First post in a few months since I've been busy building a "DAW-less" rig to make sequenced/electronic music with. I'm also deliberately taking time off from soldering, since I use leaded solder and probably have more of the stuff in my blood than I should after 4+ years of almost daily circuit building.
BUT since I am currently having to build quite a few of these things (seven in total) to properly mute all the channel strips on my mixer (some of them pop when I feed them too hot of a bass signal), I thought I might share my layout.
This is, essentially, a standalone active mute switch with an optional dedicated tuner output. I adapted it from a GuitarPCB design, and if you fancy something neater than stripboard, you can buy kits from Müsikding or PCBs directly from GuitarPCB.
This drawing includes some suggested modifications from GuitarPCB - most notably, the gain boost pot - which can be omitted and replaced with a simple jumper for just slightly above unity. The 470nF capacitors are my preferred values for maintaining low end integrity. The original build doc calls for 220nF caps in those four positions.

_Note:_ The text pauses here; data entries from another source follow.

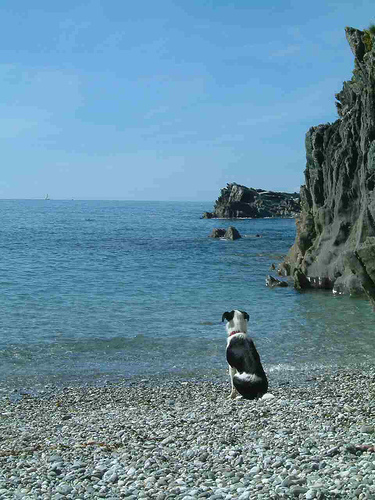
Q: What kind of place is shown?
A: It is a sea.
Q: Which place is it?
A: It is a sea.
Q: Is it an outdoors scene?
A: Yes, it is outdoors.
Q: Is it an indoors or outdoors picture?
A: It is outdoors.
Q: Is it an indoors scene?
A: No, it is outdoors.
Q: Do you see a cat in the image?
A: No, there are no cats.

Any dual op amp will do - TL072's work fine. I've been using NE5532's in order to keep it clean and safely allow for the jump to an 18v supply (just use caps that are rated to a minimum 35 volts!).
You can also use a 3PDT stomp switch, of course - but only two columns of lugs are necessary - which is why the drawing is for a DPDT stomp.

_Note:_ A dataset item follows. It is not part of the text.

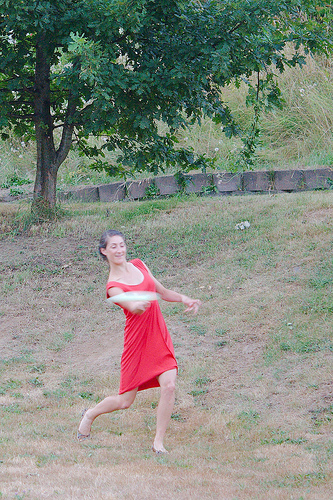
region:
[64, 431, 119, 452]
flat shoes on woman's foot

The original build doc calls for a common-anode, bi-color LED but I've no experience with those, other than I have read that they can be kind of on the dim side. I've got horrible peripheral vision and need my LEDs to be visible from space, so I went with two standard 5mm diodes for separate active and mute indicators.
Also - if you don't want the dedicated, always-on, tuner pedal out - you can just omit the polarized 2u2 capacitor, as well as the cut that is just to the right of the cathode of that cap. One less 1/4" jack to solder!

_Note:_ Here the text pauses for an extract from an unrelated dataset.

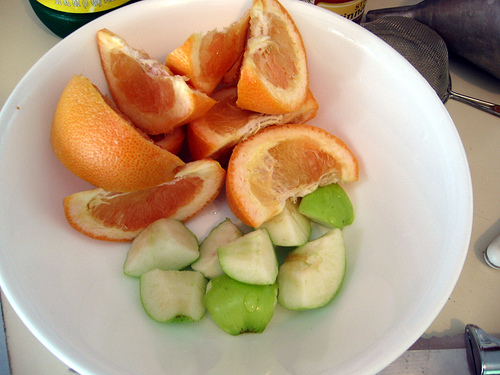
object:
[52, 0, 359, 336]
fruit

The original goal of the designer of this circuit was to allow you to still use your tuner while totally removing it from your signal path. While replacing it with a decent, modifiable buffer/signal driver. As it is designed, the tuner is always on and pitch detecting - you just choose whether or not you want your signal active or muted.
It's a pretty simple utility build that works great, with NO popping or signal bleed. It's definitely in the "I didn't realize how badly I needed one of these until I built it" category for me.